[start Data provided]

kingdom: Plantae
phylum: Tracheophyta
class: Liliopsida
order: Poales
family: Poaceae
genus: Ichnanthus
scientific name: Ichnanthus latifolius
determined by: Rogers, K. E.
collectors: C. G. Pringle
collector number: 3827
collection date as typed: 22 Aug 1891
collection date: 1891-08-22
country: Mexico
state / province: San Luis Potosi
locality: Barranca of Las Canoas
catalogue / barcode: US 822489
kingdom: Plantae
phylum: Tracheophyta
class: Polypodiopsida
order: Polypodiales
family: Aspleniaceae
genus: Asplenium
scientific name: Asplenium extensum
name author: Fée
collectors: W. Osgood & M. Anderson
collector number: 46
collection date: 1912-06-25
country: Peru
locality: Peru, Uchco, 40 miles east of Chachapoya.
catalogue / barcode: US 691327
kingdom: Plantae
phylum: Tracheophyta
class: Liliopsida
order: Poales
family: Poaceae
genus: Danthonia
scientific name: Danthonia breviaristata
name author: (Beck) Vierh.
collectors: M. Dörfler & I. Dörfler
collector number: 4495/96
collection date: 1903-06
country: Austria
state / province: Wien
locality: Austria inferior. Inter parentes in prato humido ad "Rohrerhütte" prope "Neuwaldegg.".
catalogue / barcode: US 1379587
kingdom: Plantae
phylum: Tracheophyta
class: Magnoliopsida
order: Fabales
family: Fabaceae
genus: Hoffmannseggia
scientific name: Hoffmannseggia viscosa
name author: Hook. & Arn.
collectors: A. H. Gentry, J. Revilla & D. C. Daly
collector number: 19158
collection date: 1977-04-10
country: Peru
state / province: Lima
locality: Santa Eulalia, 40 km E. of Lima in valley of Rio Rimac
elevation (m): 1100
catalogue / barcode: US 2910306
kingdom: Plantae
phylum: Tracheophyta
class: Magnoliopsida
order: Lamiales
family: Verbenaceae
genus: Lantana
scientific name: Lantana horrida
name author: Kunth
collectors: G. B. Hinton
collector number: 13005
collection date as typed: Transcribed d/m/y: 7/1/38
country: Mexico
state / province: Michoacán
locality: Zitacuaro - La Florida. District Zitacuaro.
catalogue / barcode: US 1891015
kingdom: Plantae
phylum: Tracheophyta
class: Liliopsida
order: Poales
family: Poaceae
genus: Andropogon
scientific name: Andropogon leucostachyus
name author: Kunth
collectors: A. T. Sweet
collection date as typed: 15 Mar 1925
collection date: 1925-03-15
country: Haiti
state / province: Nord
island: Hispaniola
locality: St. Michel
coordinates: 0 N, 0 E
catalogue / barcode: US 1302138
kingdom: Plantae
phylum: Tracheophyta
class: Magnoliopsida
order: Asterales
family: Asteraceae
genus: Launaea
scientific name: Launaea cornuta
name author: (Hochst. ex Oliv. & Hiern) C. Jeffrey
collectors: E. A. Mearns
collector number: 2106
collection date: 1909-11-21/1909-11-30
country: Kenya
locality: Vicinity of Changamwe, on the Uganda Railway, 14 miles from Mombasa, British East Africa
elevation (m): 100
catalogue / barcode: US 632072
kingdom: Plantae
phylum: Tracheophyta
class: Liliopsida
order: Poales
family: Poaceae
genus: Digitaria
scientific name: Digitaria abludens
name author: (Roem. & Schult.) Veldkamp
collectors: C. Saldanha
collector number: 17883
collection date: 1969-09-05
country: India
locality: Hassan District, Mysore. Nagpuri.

[end Data provided]

▶ What this task involves:
Copy the lines of the records above word for word, beginning with the line that contains "country: Austria" and ending with the line that contains "genus: Lantana", both of those lines included.

▶ Complete answer:
country: Austria
state / province: Wien
locality: Austria inferior. Inter parentes in prato humido ad "Rohrerhütte" prope "Neuwaldegg.".
catalogue / barcode: US 1379587
kingdom: Plantae
phylum: Tracheophyta
class: Magnoliopsida
order: Fabales
family: Fabaceae
genus: Hoffmannseggia
scientific name: Hoffmannseggia viscosa
name author: Hook. & Arn.
collectors: A. H. Gentry, J. Revilla & D. C. Daly
collector number: 19158
collection date: 1977-04-10
country: Peru
state / province: Lima
locality: Santa Eulalia, 40 km E. of Lima in valley of Rio Rimac
elevation (m): 1100
catalogue / barcode: US 2910306
kingdom: Plantae
phylum: Tracheophyta
class: Magnoliopsida
order: Lamiales
family: Verbenaceae
genus: Lantana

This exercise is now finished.